The marketing team needs the final completion date to plan the launch campaign.
"""

# Create a Document from the text
doc = Document(raw_text=project_text)

# Create a DateConcept to calculate the project completion date
completion_date_concept = DateConcept(
    name="Project completion date",
    description="The final completion date for the website redesign project",
    add_justifications=True,  # enable justifications to understand extraction reasoning
    justification_depth="balanced",
    justification_max_sents=3,  # allow up to 3 sentences for the calculation justification
    add_references=True,  # include references to source text
    reference_depth="sentences",  # reference specific sentences rather than paragraphs
    singular_occurrence=True,  # extract only one calculated date
)

# Attach the concept to the document
doc.add_concepts([completion_date_concept])

# Configure DocumentLLM
llm = DocumentLLM(
    model="azure/o4-mini",
    api_key=os.getenv("CONTEXTGEM_AZURE_OPENAI_API_KEY"),
    api_version=os.getenv("CONTEXTGEM_AZURE_OPENAI_API_VERSION"),
    api_base=os.getenv("CONTEXTGEM_AZURE_OPENAI_API_BASE"),
    reasoning_effort="medium",
)

# Extract the concept
completion_date_concept = llm.extract_concepts_from_document(doc)[0]

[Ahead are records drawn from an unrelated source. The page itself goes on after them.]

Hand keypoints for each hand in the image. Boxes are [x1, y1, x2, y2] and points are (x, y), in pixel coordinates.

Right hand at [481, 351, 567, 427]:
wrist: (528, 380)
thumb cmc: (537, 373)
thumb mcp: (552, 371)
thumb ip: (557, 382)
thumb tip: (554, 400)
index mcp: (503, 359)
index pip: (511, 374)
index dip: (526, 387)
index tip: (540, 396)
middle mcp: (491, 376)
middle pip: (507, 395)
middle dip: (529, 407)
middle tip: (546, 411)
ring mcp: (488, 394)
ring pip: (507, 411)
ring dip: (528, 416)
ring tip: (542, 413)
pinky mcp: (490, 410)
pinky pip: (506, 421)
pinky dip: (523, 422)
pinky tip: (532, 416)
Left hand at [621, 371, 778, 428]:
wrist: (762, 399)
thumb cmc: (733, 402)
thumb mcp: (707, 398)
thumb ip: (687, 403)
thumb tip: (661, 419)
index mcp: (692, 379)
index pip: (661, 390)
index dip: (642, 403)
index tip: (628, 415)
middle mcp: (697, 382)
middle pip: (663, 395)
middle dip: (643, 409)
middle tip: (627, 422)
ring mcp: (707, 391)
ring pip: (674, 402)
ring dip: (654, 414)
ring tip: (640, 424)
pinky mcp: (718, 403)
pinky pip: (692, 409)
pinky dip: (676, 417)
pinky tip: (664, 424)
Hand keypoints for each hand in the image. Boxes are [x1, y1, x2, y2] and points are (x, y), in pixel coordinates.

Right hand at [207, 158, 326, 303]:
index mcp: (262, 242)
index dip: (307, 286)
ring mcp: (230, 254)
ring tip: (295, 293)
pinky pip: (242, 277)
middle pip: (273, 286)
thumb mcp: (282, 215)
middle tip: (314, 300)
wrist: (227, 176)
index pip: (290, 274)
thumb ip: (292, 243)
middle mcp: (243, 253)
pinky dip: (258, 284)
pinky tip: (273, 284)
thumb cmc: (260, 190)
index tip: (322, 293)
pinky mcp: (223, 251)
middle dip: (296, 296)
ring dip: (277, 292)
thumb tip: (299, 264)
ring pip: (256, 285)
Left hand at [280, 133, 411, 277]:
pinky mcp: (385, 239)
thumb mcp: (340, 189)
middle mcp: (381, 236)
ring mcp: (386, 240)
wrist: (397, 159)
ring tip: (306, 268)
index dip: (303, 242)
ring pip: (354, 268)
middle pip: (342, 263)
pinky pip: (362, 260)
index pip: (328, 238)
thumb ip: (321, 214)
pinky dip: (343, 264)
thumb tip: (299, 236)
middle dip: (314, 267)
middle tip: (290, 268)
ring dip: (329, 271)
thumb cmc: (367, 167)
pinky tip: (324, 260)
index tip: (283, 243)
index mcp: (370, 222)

# Print the calculated completion date with justification and references
print("Calculated project completion date:")
extracted_item = completion_date_concept.extracted_items[
    0
]  # get the single calculated date
print(f"\nCompletion Date: {extracted_item.value}")  # expected output: 2024-07-01
print(f"Calculation Justification: {extracted_item.justification}")
print("Source references used for calculation:")
for sent in extracted_item.reference_sentences:
    print(f"- {sent.raw_text}")

📊 Extracted Items#

When a DateConcept is extracted, it is populated with a list of extracted items accessible through the .extracted_items property. Each item is an instance of the _DateItem class with the following attributes:

Attribute	Type	Description
`value`	datetime.date	The extracted date as a Python `datetime.date` object
`justification`	str	Explanation of why this date was extracted (only if `add_justifications=True`)
`reference_paragraphs`	list[`Paragraph`]	List of paragraph objects where the date was found or from which it was calculated, derived, or inferred (only if `add_references=True`)
`reference_sentences`	list[`Sentence`]	List of sentence objects where the date was found or from which it was calculated, derived, or inferred (only if `add_references=True` and `reference_depth="sentences"`)

💡 Best Practices#

Here are some best practices to optimize your use of DateConcept:

Provide a clear and specific description that helps the LLM understand exactly what date to extract, using precise and unambiguous language (e.g., “contract signing date” rather than just “date”).
For dates that require interpretation or calculation (like “30 days after delivery” or “end of next fiscal year”), include these requirements explicitly in your description to ensure the LLM performs the necessary temporal reasoning.
Break down complex date extractions into multiple simpler date concepts when appropriate. Instead of one concept extracting “all contract dates,” consider separate concepts for “contract signing date,” “effective date,” and “termination date.”
Enable justifications (using add_justifications=True) when you need to understand the reasoning behind date calculations or extractions, especially for relative or inferred dates.
Enable references (using add_references=True) when you need to trace back to specific parts of the document that contained the original date information or where dates were calculated from (e.g., deriving a project completion date from a start date plus duration information).
Use singular_occurrence=True to enforce only a single date extraction. This is particularly useful for concepts that should yield a unique calculated date, such as “project completion deadline” where multiple timeline elements need to be synthesized into a single target date, or when multiple date mentions actually refer to the same event.
Leverage the returned Python datetime.date objects for direct integration with date-based calculations, comparisons, or formatting in your application logic.